* [Directions for this task]: Gather each line in the material below that contains the string "instances" and copy it in full. Case counts.

* [Exercise materials]:
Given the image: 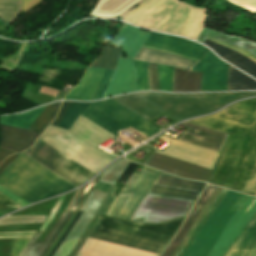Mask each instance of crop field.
Returning a JSON list of instances; mask_svg holds the SVG:
<instances>
[{
  "mask_svg": "<svg viewBox=\"0 0 256 256\" xmlns=\"http://www.w3.org/2000/svg\"><path fill=\"white\" fill-rule=\"evenodd\" d=\"M69 130L96 147L113 136L81 115ZM69 130L49 126L38 140L44 141L95 174L116 158Z\"/></svg>",
  "mask_w": 256,
  "mask_h": 256,
  "instance_id": "crop-field-5",
  "label": "crop field"
},
{
  "mask_svg": "<svg viewBox=\"0 0 256 256\" xmlns=\"http://www.w3.org/2000/svg\"><path fill=\"white\" fill-rule=\"evenodd\" d=\"M193 204V201L147 193L130 220L162 223L187 215Z\"/></svg>",
  "mask_w": 256,
  "mask_h": 256,
  "instance_id": "crop-field-10",
  "label": "crop field"
},
{
  "mask_svg": "<svg viewBox=\"0 0 256 256\" xmlns=\"http://www.w3.org/2000/svg\"><path fill=\"white\" fill-rule=\"evenodd\" d=\"M11 154H15L13 152L7 151V150H3L0 149V162L7 156L11 155Z\"/></svg>",
  "mask_w": 256,
  "mask_h": 256,
  "instance_id": "crop-field-58",
  "label": "crop field"
},
{
  "mask_svg": "<svg viewBox=\"0 0 256 256\" xmlns=\"http://www.w3.org/2000/svg\"><path fill=\"white\" fill-rule=\"evenodd\" d=\"M70 103L71 102H63L62 103V105L60 107V110H59V113H58V116H57V118L55 119V121L51 125H54L56 127L58 126L59 122L61 121V119L65 115L66 111L68 110V108L70 106Z\"/></svg>",
  "mask_w": 256,
  "mask_h": 256,
  "instance_id": "crop-field-52",
  "label": "crop field"
},
{
  "mask_svg": "<svg viewBox=\"0 0 256 256\" xmlns=\"http://www.w3.org/2000/svg\"><path fill=\"white\" fill-rule=\"evenodd\" d=\"M137 167V164H134L130 162L128 167L125 169L121 177L118 179V182L126 184L132 173L134 172L135 168Z\"/></svg>",
  "mask_w": 256,
  "mask_h": 256,
  "instance_id": "crop-field-50",
  "label": "crop field"
},
{
  "mask_svg": "<svg viewBox=\"0 0 256 256\" xmlns=\"http://www.w3.org/2000/svg\"><path fill=\"white\" fill-rule=\"evenodd\" d=\"M99 177L96 178V180L93 182V184L91 185L90 189L88 190V192L86 193V195L84 196V198L82 199V201L80 202L79 206L77 207V209L75 210L74 214L72 215V217L69 219V221L67 222V224L65 225V227L63 228V230L61 231V233L59 234V236L57 237V239L55 240V242L52 244V246L49 248L47 254L45 256L48 255V253L50 252V250L53 248V246L56 244V242L59 240V238L61 237V235L63 234V232L65 231V229L67 228V226L69 225V223L71 222V220L73 219V217L75 216V214L77 213V211L79 210V208L81 207V205L83 204V202L85 201V199L87 198V196L89 195V193L91 192L93 186L95 185V183L98 181Z\"/></svg>",
  "mask_w": 256,
  "mask_h": 256,
  "instance_id": "crop-field-45",
  "label": "crop field"
},
{
  "mask_svg": "<svg viewBox=\"0 0 256 256\" xmlns=\"http://www.w3.org/2000/svg\"><path fill=\"white\" fill-rule=\"evenodd\" d=\"M134 64L137 71L138 89L149 90L148 73H147L148 63L134 61Z\"/></svg>",
  "mask_w": 256,
  "mask_h": 256,
  "instance_id": "crop-field-40",
  "label": "crop field"
},
{
  "mask_svg": "<svg viewBox=\"0 0 256 256\" xmlns=\"http://www.w3.org/2000/svg\"><path fill=\"white\" fill-rule=\"evenodd\" d=\"M143 47L182 56L176 53H172V52H168V51H164V50H160V49H156V48H152L144 45ZM143 47H141L140 50L137 52V54L134 56L133 58L134 60L146 61V62L172 66L177 68H183L188 70H191V68L195 65L196 61H198V60L192 61V60H195L192 58H189L192 60L185 59V58H188L185 56H182V57H185V58H182L175 55H171V54H167V53H163V52H159V51H155V50H151Z\"/></svg>",
  "mask_w": 256,
  "mask_h": 256,
  "instance_id": "crop-field-20",
  "label": "crop field"
},
{
  "mask_svg": "<svg viewBox=\"0 0 256 256\" xmlns=\"http://www.w3.org/2000/svg\"><path fill=\"white\" fill-rule=\"evenodd\" d=\"M91 103H74L72 102L68 112L61 121L59 127L69 129L75 122L78 115L84 111Z\"/></svg>",
  "mask_w": 256,
  "mask_h": 256,
  "instance_id": "crop-field-37",
  "label": "crop field"
},
{
  "mask_svg": "<svg viewBox=\"0 0 256 256\" xmlns=\"http://www.w3.org/2000/svg\"><path fill=\"white\" fill-rule=\"evenodd\" d=\"M207 36L228 42L233 45H236V46L241 47V48L256 55V42L255 41L245 39V38H242L239 36L234 37V36L226 35L219 31H215V30H211V29H207V28H204L202 33L197 38V41L203 43L204 39Z\"/></svg>",
  "mask_w": 256,
  "mask_h": 256,
  "instance_id": "crop-field-30",
  "label": "crop field"
},
{
  "mask_svg": "<svg viewBox=\"0 0 256 256\" xmlns=\"http://www.w3.org/2000/svg\"><path fill=\"white\" fill-rule=\"evenodd\" d=\"M23 153L76 186L95 175L42 141ZM23 153L0 174V185L20 198L32 204L76 187Z\"/></svg>",
  "mask_w": 256,
  "mask_h": 256,
  "instance_id": "crop-field-2",
  "label": "crop field"
},
{
  "mask_svg": "<svg viewBox=\"0 0 256 256\" xmlns=\"http://www.w3.org/2000/svg\"><path fill=\"white\" fill-rule=\"evenodd\" d=\"M81 213H82L81 211H78V213L76 214V216L74 217V219L72 220V222L70 223V225L68 226V228L66 229V231L64 232V234L62 235V237L60 238V240L58 241V243L56 244V246L54 247V249L52 250L49 256H52L55 253V251L58 249V247L61 245V243L64 241V239L68 235L69 231L71 230V228L73 227V225L75 224V222L77 221Z\"/></svg>",
  "mask_w": 256,
  "mask_h": 256,
  "instance_id": "crop-field-48",
  "label": "crop field"
},
{
  "mask_svg": "<svg viewBox=\"0 0 256 256\" xmlns=\"http://www.w3.org/2000/svg\"><path fill=\"white\" fill-rule=\"evenodd\" d=\"M86 186V185H85ZM85 186L79 188L76 190L71 202L67 206L66 210L60 217V219L57 221L55 226L52 228V230L49 232L47 237L44 239L43 242L37 240L38 237L41 235V231H38V233L35 235V237L31 240V242L28 244V246L24 249V251L21 253L20 256H40V254L43 252L45 247L48 245L58 228L61 226L67 215L69 214L70 210L74 206L75 202L77 201L78 197L80 196L81 192L85 188Z\"/></svg>",
  "mask_w": 256,
  "mask_h": 256,
  "instance_id": "crop-field-25",
  "label": "crop field"
},
{
  "mask_svg": "<svg viewBox=\"0 0 256 256\" xmlns=\"http://www.w3.org/2000/svg\"><path fill=\"white\" fill-rule=\"evenodd\" d=\"M2 215H5V214L0 213V216H2Z\"/></svg>",
  "mask_w": 256,
  "mask_h": 256,
  "instance_id": "crop-field-60",
  "label": "crop field"
},
{
  "mask_svg": "<svg viewBox=\"0 0 256 256\" xmlns=\"http://www.w3.org/2000/svg\"><path fill=\"white\" fill-rule=\"evenodd\" d=\"M255 95L256 92L213 94L146 92L123 95L111 99L150 122L163 111L180 121L213 111L239 98Z\"/></svg>",
  "mask_w": 256,
  "mask_h": 256,
  "instance_id": "crop-field-4",
  "label": "crop field"
},
{
  "mask_svg": "<svg viewBox=\"0 0 256 256\" xmlns=\"http://www.w3.org/2000/svg\"><path fill=\"white\" fill-rule=\"evenodd\" d=\"M160 137L172 141L162 152L155 150V152L174 157L198 166L208 169H213L218 153L196 147L166 136Z\"/></svg>",
  "mask_w": 256,
  "mask_h": 256,
  "instance_id": "crop-field-14",
  "label": "crop field"
},
{
  "mask_svg": "<svg viewBox=\"0 0 256 256\" xmlns=\"http://www.w3.org/2000/svg\"><path fill=\"white\" fill-rule=\"evenodd\" d=\"M137 90L136 71L132 61L119 58L116 71L103 97Z\"/></svg>",
  "mask_w": 256,
  "mask_h": 256,
  "instance_id": "crop-field-19",
  "label": "crop field"
},
{
  "mask_svg": "<svg viewBox=\"0 0 256 256\" xmlns=\"http://www.w3.org/2000/svg\"><path fill=\"white\" fill-rule=\"evenodd\" d=\"M105 69L89 68L79 84L64 99L90 100Z\"/></svg>",
  "mask_w": 256,
  "mask_h": 256,
  "instance_id": "crop-field-23",
  "label": "crop field"
},
{
  "mask_svg": "<svg viewBox=\"0 0 256 256\" xmlns=\"http://www.w3.org/2000/svg\"><path fill=\"white\" fill-rule=\"evenodd\" d=\"M22 1L0 0V19L12 23L21 9Z\"/></svg>",
  "mask_w": 256,
  "mask_h": 256,
  "instance_id": "crop-field-35",
  "label": "crop field"
},
{
  "mask_svg": "<svg viewBox=\"0 0 256 256\" xmlns=\"http://www.w3.org/2000/svg\"><path fill=\"white\" fill-rule=\"evenodd\" d=\"M159 174L160 171L143 166L140 174L133 173L126 185L116 182L96 215L129 220Z\"/></svg>",
  "mask_w": 256,
  "mask_h": 256,
  "instance_id": "crop-field-7",
  "label": "crop field"
},
{
  "mask_svg": "<svg viewBox=\"0 0 256 256\" xmlns=\"http://www.w3.org/2000/svg\"><path fill=\"white\" fill-rule=\"evenodd\" d=\"M202 73L175 68L173 91H199Z\"/></svg>",
  "mask_w": 256,
  "mask_h": 256,
  "instance_id": "crop-field-29",
  "label": "crop field"
},
{
  "mask_svg": "<svg viewBox=\"0 0 256 256\" xmlns=\"http://www.w3.org/2000/svg\"><path fill=\"white\" fill-rule=\"evenodd\" d=\"M36 231L0 233V239L32 238Z\"/></svg>",
  "mask_w": 256,
  "mask_h": 256,
  "instance_id": "crop-field-44",
  "label": "crop field"
},
{
  "mask_svg": "<svg viewBox=\"0 0 256 256\" xmlns=\"http://www.w3.org/2000/svg\"><path fill=\"white\" fill-rule=\"evenodd\" d=\"M17 155L9 156L4 160L0 165V173L17 157Z\"/></svg>",
  "mask_w": 256,
  "mask_h": 256,
  "instance_id": "crop-field-57",
  "label": "crop field"
},
{
  "mask_svg": "<svg viewBox=\"0 0 256 256\" xmlns=\"http://www.w3.org/2000/svg\"><path fill=\"white\" fill-rule=\"evenodd\" d=\"M46 216H27V217H4L0 219V225L19 224V223H37L43 222Z\"/></svg>",
  "mask_w": 256,
  "mask_h": 256,
  "instance_id": "crop-field-41",
  "label": "crop field"
},
{
  "mask_svg": "<svg viewBox=\"0 0 256 256\" xmlns=\"http://www.w3.org/2000/svg\"><path fill=\"white\" fill-rule=\"evenodd\" d=\"M160 90L172 91L173 68L158 65Z\"/></svg>",
  "mask_w": 256,
  "mask_h": 256,
  "instance_id": "crop-field-39",
  "label": "crop field"
},
{
  "mask_svg": "<svg viewBox=\"0 0 256 256\" xmlns=\"http://www.w3.org/2000/svg\"><path fill=\"white\" fill-rule=\"evenodd\" d=\"M215 189H216L215 186L207 185L202 195L200 196L195 206L193 207L192 211L190 212L189 216L183 223L182 227L180 228V230L178 231V233L176 234L172 242L169 244V246L166 248V250L161 256H170L171 253L175 250V248L180 244L185 234L189 230L190 226L196 219L198 213L203 208V206L205 205V203L207 202V200L212 195Z\"/></svg>",
  "mask_w": 256,
  "mask_h": 256,
  "instance_id": "crop-field-26",
  "label": "crop field"
},
{
  "mask_svg": "<svg viewBox=\"0 0 256 256\" xmlns=\"http://www.w3.org/2000/svg\"><path fill=\"white\" fill-rule=\"evenodd\" d=\"M256 89V82L229 67L228 90Z\"/></svg>",
  "mask_w": 256,
  "mask_h": 256,
  "instance_id": "crop-field-32",
  "label": "crop field"
},
{
  "mask_svg": "<svg viewBox=\"0 0 256 256\" xmlns=\"http://www.w3.org/2000/svg\"><path fill=\"white\" fill-rule=\"evenodd\" d=\"M184 218L161 225L126 222L102 217L91 235L160 253ZM87 238L81 252L97 256H158V253L124 245L99 237ZM78 252L77 256H93Z\"/></svg>",
  "mask_w": 256,
  "mask_h": 256,
  "instance_id": "crop-field-3",
  "label": "crop field"
},
{
  "mask_svg": "<svg viewBox=\"0 0 256 256\" xmlns=\"http://www.w3.org/2000/svg\"><path fill=\"white\" fill-rule=\"evenodd\" d=\"M207 39L221 45V46H224L226 48H229V49H232L234 51H237L241 54H243L244 56L248 57L249 59L253 60L254 62H256V58L254 56H252L251 54H249L248 52H246L245 50L241 49V48H238V47H235L233 45H230L228 43H225V42H222V41H219V40H215V39H212V38H209L207 37Z\"/></svg>",
  "mask_w": 256,
  "mask_h": 256,
  "instance_id": "crop-field-46",
  "label": "crop field"
},
{
  "mask_svg": "<svg viewBox=\"0 0 256 256\" xmlns=\"http://www.w3.org/2000/svg\"><path fill=\"white\" fill-rule=\"evenodd\" d=\"M189 128L178 138V140L194 144L215 152H220L227 134L203 128L187 122L182 123Z\"/></svg>",
  "mask_w": 256,
  "mask_h": 256,
  "instance_id": "crop-field-18",
  "label": "crop field"
},
{
  "mask_svg": "<svg viewBox=\"0 0 256 256\" xmlns=\"http://www.w3.org/2000/svg\"><path fill=\"white\" fill-rule=\"evenodd\" d=\"M45 107L34 109L20 115L1 117L0 122L15 127L28 129Z\"/></svg>",
  "mask_w": 256,
  "mask_h": 256,
  "instance_id": "crop-field-31",
  "label": "crop field"
},
{
  "mask_svg": "<svg viewBox=\"0 0 256 256\" xmlns=\"http://www.w3.org/2000/svg\"><path fill=\"white\" fill-rule=\"evenodd\" d=\"M113 73H114L113 70H108V69L105 70L104 75H103V77H102L94 95H93L92 100L93 99H99V98L102 97V95H103V93H104V91H105Z\"/></svg>",
  "mask_w": 256,
  "mask_h": 256,
  "instance_id": "crop-field-42",
  "label": "crop field"
},
{
  "mask_svg": "<svg viewBox=\"0 0 256 256\" xmlns=\"http://www.w3.org/2000/svg\"><path fill=\"white\" fill-rule=\"evenodd\" d=\"M81 115L116 136L130 126L148 137L161 131L111 99L92 103Z\"/></svg>",
  "mask_w": 256,
  "mask_h": 256,
  "instance_id": "crop-field-8",
  "label": "crop field"
},
{
  "mask_svg": "<svg viewBox=\"0 0 256 256\" xmlns=\"http://www.w3.org/2000/svg\"><path fill=\"white\" fill-rule=\"evenodd\" d=\"M143 0H98L95 7L88 15L116 18L119 17Z\"/></svg>",
  "mask_w": 256,
  "mask_h": 256,
  "instance_id": "crop-field-24",
  "label": "crop field"
},
{
  "mask_svg": "<svg viewBox=\"0 0 256 256\" xmlns=\"http://www.w3.org/2000/svg\"><path fill=\"white\" fill-rule=\"evenodd\" d=\"M203 44L209 46L214 52H216L218 55H220L228 62L232 63L236 67L242 69L243 71L247 72L248 74L256 78V63H254L253 61L232 50L221 47L206 39Z\"/></svg>",
  "mask_w": 256,
  "mask_h": 256,
  "instance_id": "crop-field-28",
  "label": "crop field"
},
{
  "mask_svg": "<svg viewBox=\"0 0 256 256\" xmlns=\"http://www.w3.org/2000/svg\"><path fill=\"white\" fill-rule=\"evenodd\" d=\"M247 195L229 191L182 256H206Z\"/></svg>",
  "mask_w": 256,
  "mask_h": 256,
  "instance_id": "crop-field-9",
  "label": "crop field"
},
{
  "mask_svg": "<svg viewBox=\"0 0 256 256\" xmlns=\"http://www.w3.org/2000/svg\"><path fill=\"white\" fill-rule=\"evenodd\" d=\"M60 103L52 104L46 106L41 115L36 119V121L30 126V130L40 131L43 130L52 122L54 119L56 112L60 106Z\"/></svg>",
  "mask_w": 256,
  "mask_h": 256,
  "instance_id": "crop-field-34",
  "label": "crop field"
},
{
  "mask_svg": "<svg viewBox=\"0 0 256 256\" xmlns=\"http://www.w3.org/2000/svg\"><path fill=\"white\" fill-rule=\"evenodd\" d=\"M96 186V185H95ZM112 188V185L103 183V182H98L97 186L94 188V190L102 191L108 193Z\"/></svg>",
  "mask_w": 256,
  "mask_h": 256,
  "instance_id": "crop-field-56",
  "label": "crop field"
},
{
  "mask_svg": "<svg viewBox=\"0 0 256 256\" xmlns=\"http://www.w3.org/2000/svg\"><path fill=\"white\" fill-rule=\"evenodd\" d=\"M205 183L183 180L161 172L149 193L196 200Z\"/></svg>",
  "mask_w": 256,
  "mask_h": 256,
  "instance_id": "crop-field-12",
  "label": "crop field"
},
{
  "mask_svg": "<svg viewBox=\"0 0 256 256\" xmlns=\"http://www.w3.org/2000/svg\"><path fill=\"white\" fill-rule=\"evenodd\" d=\"M0 148L14 152H21L33 145L34 140L40 135L30 131L1 126Z\"/></svg>",
  "mask_w": 256,
  "mask_h": 256,
  "instance_id": "crop-field-22",
  "label": "crop field"
},
{
  "mask_svg": "<svg viewBox=\"0 0 256 256\" xmlns=\"http://www.w3.org/2000/svg\"><path fill=\"white\" fill-rule=\"evenodd\" d=\"M0 206L21 208L19 205H17L16 203H14L13 201L8 199L7 197L2 195L1 193H0Z\"/></svg>",
  "mask_w": 256,
  "mask_h": 256,
  "instance_id": "crop-field-54",
  "label": "crop field"
},
{
  "mask_svg": "<svg viewBox=\"0 0 256 256\" xmlns=\"http://www.w3.org/2000/svg\"><path fill=\"white\" fill-rule=\"evenodd\" d=\"M144 44L198 59L202 58L207 51L203 46L189 40L154 32H151Z\"/></svg>",
  "mask_w": 256,
  "mask_h": 256,
  "instance_id": "crop-field-17",
  "label": "crop field"
},
{
  "mask_svg": "<svg viewBox=\"0 0 256 256\" xmlns=\"http://www.w3.org/2000/svg\"><path fill=\"white\" fill-rule=\"evenodd\" d=\"M128 164L127 160H117L101 174L100 181L114 185Z\"/></svg>",
  "mask_w": 256,
  "mask_h": 256,
  "instance_id": "crop-field-36",
  "label": "crop field"
},
{
  "mask_svg": "<svg viewBox=\"0 0 256 256\" xmlns=\"http://www.w3.org/2000/svg\"><path fill=\"white\" fill-rule=\"evenodd\" d=\"M225 256H256V216Z\"/></svg>",
  "mask_w": 256,
  "mask_h": 256,
  "instance_id": "crop-field-27",
  "label": "crop field"
},
{
  "mask_svg": "<svg viewBox=\"0 0 256 256\" xmlns=\"http://www.w3.org/2000/svg\"><path fill=\"white\" fill-rule=\"evenodd\" d=\"M229 134L209 183L256 195V98L187 121Z\"/></svg>",
  "mask_w": 256,
  "mask_h": 256,
  "instance_id": "crop-field-1",
  "label": "crop field"
},
{
  "mask_svg": "<svg viewBox=\"0 0 256 256\" xmlns=\"http://www.w3.org/2000/svg\"><path fill=\"white\" fill-rule=\"evenodd\" d=\"M0 192L22 207L29 205L27 202L23 201L22 199H20L19 197H17L16 195H14L13 193L9 192L8 190H6L1 186H0Z\"/></svg>",
  "mask_w": 256,
  "mask_h": 256,
  "instance_id": "crop-field-51",
  "label": "crop field"
},
{
  "mask_svg": "<svg viewBox=\"0 0 256 256\" xmlns=\"http://www.w3.org/2000/svg\"><path fill=\"white\" fill-rule=\"evenodd\" d=\"M67 92L68 91H60L59 94L57 95V97L55 98V100L62 99L66 95Z\"/></svg>",
  "mask_w": 256,
  "mask_h": 256,
  "instance_id": "crop-field-59",
  "label": "crop field"
},
{
  "mask_svg": "<svg viewBox=\"0 0 256 256\" xmlns=\"http://www.w3.org/2000/svg\"><path fill=\"white\" fill-rule=\"evenodd\" d=\"M256 212V198L248 196L229 220L207 256H222Z\"/></svg>",
  "mask_w": 256,
  "mask_h": 256,
  "instance_id": "crop-field-11",
  "label": "crop field"
},
{
  "mask_svg": "<svg viewBox=\"0 0 256 256\" xmlns=\"http://www.w3.org/2000/svg\"><path fill=\"white\" fill-rule=\"evenodd\" d=\"M227 192V189H222L221 192L218 194V196L216 197V199L214 200V202L212 203V205L210 206V208L208 209L207 213L205 214V216L203 217V219L201 220V222L199 223V225L197 226V228L195 229V231L193 232V234L191 235V237L188 239V241L186 242V244L183 246V248L180 250V252L176 255V256H181L183 254V252L187 249V247L190 245V243L192 242V240L194 239V237L197 235V233L199 232V230L201 229V227L203 226V224L206 222V220L208 219V217L210 216V214L213 212V210L215 209V207L217 206V204L220 202V200L222 199V197L224 196V194Z\"/></svg>",
  "mask_w": 256,
  "mask_h": 256,
  "instance_id": "crop-field-38",
  "label": "crop field"
},
{
  "mask_svg": "<svg viewBox=\"0 0 256 256\" xmlns=\"http://www.w3.org/2000/svg\"><path fill=\"white\" fill-rule=\"evenodd\" d=\"M232 3H235L239 6L247 8L253 12H256V0H228Z\"/></svg>",
  "mask_w": 256,
  "mask_h": 256,
  "instance_id": "crop-field-49",
  "label": "crop field"
},
{
  "mask_svg": "<svg viewBox=\"0 0 256 256\" xmlns=\"http://www.w3.org/2000/svg\"><path fill=\"white\" fill-rule=\"evenodd\" d=\"M148 35V32L124 24L109 45L122 47L120 57L126 51L127 58L132 59Z\"/></svg>",
  "mask_w": 256,
  "mask_h": 256,
  "instance_id": "crop-field-21",
  "label": "crop field"
},
{
  "mask_svg": "<svg viewBox=\"0 0 256 256\" xmlns=\"http://www.w3.org/2000/svg\"><path fill=\"white\" fill-rule=\"evenodd\" d=\"M41 0H23L21 11L26 12L37 6Z\"/></svg>",
  "mask_w": 256,
  "mask_h": 256,
  "instance_id": "crop-field-53",
  "label": "crop field"
},
{
  "mask_svg": "<svg viewBox=\"0 0 256 256\" xmlns=\"http://www.w3.org/2000/svg\"><path fill=\"white\" fill-rule=\"evenodd\" d=\"M207 13L177 0H146L122 16L124 21L138 26L177 34L196 40Z\"/></svg>",
  "mask_w": 256,
  "mask_h": 256,
  "instance_id": "crop-field-6",
  "label": "crop field"
},
{
  "mask_svg": "<svg viewBox=\"0 0 256 256\" xmlns=\"http://www.w3.org/2000/svg\"><path fill=\"white\" fill-rule=\"evenodd\" d=\"M145 165L175 174L184 178L208 181L211 170L188 164L158 153L152 152Z\"/></svg>",
  "mask_w": 256,
  "mask_h": 256,
  "instance_id": "crop-field-15",
  "label": "crop field"
},
{
  "mask_svg": "<svg viewBox=\"0 0 256 256\" xmlns=\"http://www.w3.org/2000/svg\"><path fill=\"white\" fill-rule=\"evenodd\" d=\"M105 196L106 193L92 190V192L80 208V210H84L83 214L81 215L63 244L54 254V256H67L69 254V252L75 246V244L93 219Z\"/></svg>",
  "mask_w": 256,
  "mask_h": 256,
  "instance_id": "crop-field-13",
  "label": "crop field"
},
{
  "mask_svg": "<svg viewBox=\"0 0 256 256\" xmlns=\"http://www.w3.org/2000/svg\"><path fill=\"white\" fill-rule=\"evenodd\" d=\"M94 181V180H93ZM90 182V184H92V182ZM82 196L79 197L78 201L75 204V207H77V205L79 204V202L81 201ZM72 211L70 212V214L68 215V217L66 218V220L64 221V223L62 224V226L60 227V229L58 230V232L56 233V235L54 236V238L52 239V241L50 242V244L48 245V247L46 248V250L44 251V253L42 254V256L45 255V253L47 252L48 248L50 247V245L53 243V241L56 239V237L58 236V234L60 233V231L62 230V228L64 227V225L66 224V222L68 221V219L70 218V216L72 215Z\"/></svg>",
  "mask_w": 256,
  "mask_h": 256,
  "instance_id": "crop-field-55",
  "label": "crop field"
},
{
  "mask_svg": "<svg viewBox=\"0 0 256 256\" xmlns=\"http://www.w3.org/2000/svg\"><path fill=\"white\" fill-rule=\"evenodd\" d=\"M121 48L105 47L100 57L91 64L93 67L115 69Z\"/></svg>",
  "mask_w": 256,
  "mask_h": 256,
  "instance_id": "crop-field-33",
  "label": "crop field"
},
{
  "mask_svg": "<svg viewBox=\"0 0 256 256\" xmlns=\"http://www.w3.org/2000/svg\"><path fill=\"white\" fill-rule=\"evenodd\" d=\"M193 71L203 72L201 91L227 90L228 66L210 51L194 66Z\"/></svg>",
  "mask_w": 256,
  "mask_h": 256,
  "instance_id": "crop-field-16",
  "label": "crop field"
},
{
  "mask_svg": "<svg viewBox=\"0 0 256 256\" xmlns=\"http://www.w3.org/2000/svg\"><path fill=\"white\" fill-rule=\"evenodd\" d=\"M30 239H15L10 256H18Z\"/></svg>",
  "mask_w": 256,
  "mask_h": 256,
  "instance_id": "crop-field-47",
  "label": "crop field"
},
{
  "mask_svg": "<svg viewBox=\"0 0 256 256\" xmlns=\"http://www.w3.org/2000/svg\"><path fill=\"white\" fill-rule=\"evenodd\" d=\"M150 90H159L157 65L149 63Z\"/></svg>",
  "mask_w": 256,
  "mask_h": 256,
  "instance_id": "crop-field-43",
  "label": "crop field"
}]
</instances>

* [Output for this exercise]:
Returning a JSON list of instances; mask_svg holds the SVG:
<instances>
</instances>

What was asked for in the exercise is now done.